* **Tasks for this exercise**
**a)** Decide whether each statement below agrees with the redfish thread. Answer yes or no for each and quote the deciding words.
(i) The first poster deploys fossilized shell to replace lost oyster habitat.
(ii) The reds near the reefs are usually seen in groups of more than five.
(iii) Flguy32514 asks whether the first poster recently bought a jon boat.
**b)** Using the redfish thread, answer the following:
(i) With which agency does j_purdy work?
(ii) What one-word reply does Fish Happens post after quoting jjeffrey?
(iii) What does Redtracker say he is doing?
**c)** Write a continuation of the redfish thread, beginning after its final line.

* **Text provided**

★ ★ ★

# Garcon Point to White Point redfish



## j_purdy (Oct 9, 2007)

I work with FDEP deploying fossilized shell between Garcon and White Point in order to replace lost oyster habitat and revitalize the ecosystem in general. I've been noticing more and more reds hanging around the reefs sunning lately. They're usually in groups of 1-3, but as the weather warms more will come in there. Might be worth a look for someone wanting to sight fish them in shallow water. Tight lines.

-Jason


----------



## jjeffrey (Jun 7, 2012)

ssssssssssshhhhhhhhhhhh u keep stuff like that to yourself


----------



## Fish Happens (Oct 21, 2007)

jjeffrey said:


> ssssssssssshhhhhhhhhhhh u keep stuff like that to yourself


Bingo


----------



## oxbeast1210 (Jun 21, 2010)

Thanks for the tip


----------



## Flatspro (Oct 3, 2007)

I guess you don't want those fish to be there long!!! Lol!!


----------



## BananaTom (Feb 16, 2008)

*Just got home with 15 Red's, all Illegal, but on the grill, screw IT.

PS: I am a fisherman
*


----------



## Redtracker (Dec 28, 2011)

Going soon. Thanks.


----------



## Flguy32514 (Sep 16, 2012)

Thanks for the tip...

you didn't recently buy a jon boat did you?


----------



## Austin (Sep 30, 2007)

★ ★ ★

* **Provided data**
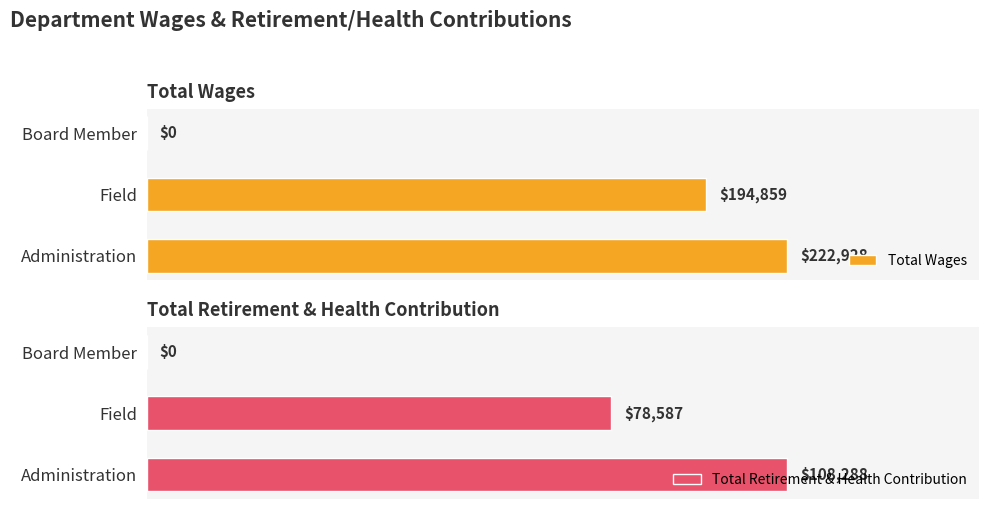

How many groups of bars are there?

3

★ ★ ★

* **Set of answers**
**a)**
(i) Yes: "deploying fossilized shell between Garcon and White Point in order to replace lost oyster habitat"
(ii) No: "They're usually in groups of 1-3"
(iii) Yes: "you didn't recently buy a jon boat did you?"

**b)**
(i) FDEP
(ii) Bingo
(iii) Going soon.

**c)**
BananaTom said:


> *Just got home with 15 Red's, all Illegal, but on the grill, screw IT.
> 
> PS: I am a fisherman
> *



Hey! I want in on that action! We had plans remember?! :whistling:


----------



## asago (Nov 11, 2008)

Not trying to scare people off but be very careful in that area. There were already some hazards towards white point (marked) but there are also quite a few abandoned traps over there. I've had more than one near miss with them at low tide and the water clarity there is generally nada so you won't see it coming.


----------



## boatnbob (May 31, 2009)

*I can verify the hidden objects*

Was floundering out in the area last year and broke off my light setup when I grounded on a mound of rocks. I was using the trolling motor and bam, it was there in about 3-4' of water. No warning. Strange place they were in.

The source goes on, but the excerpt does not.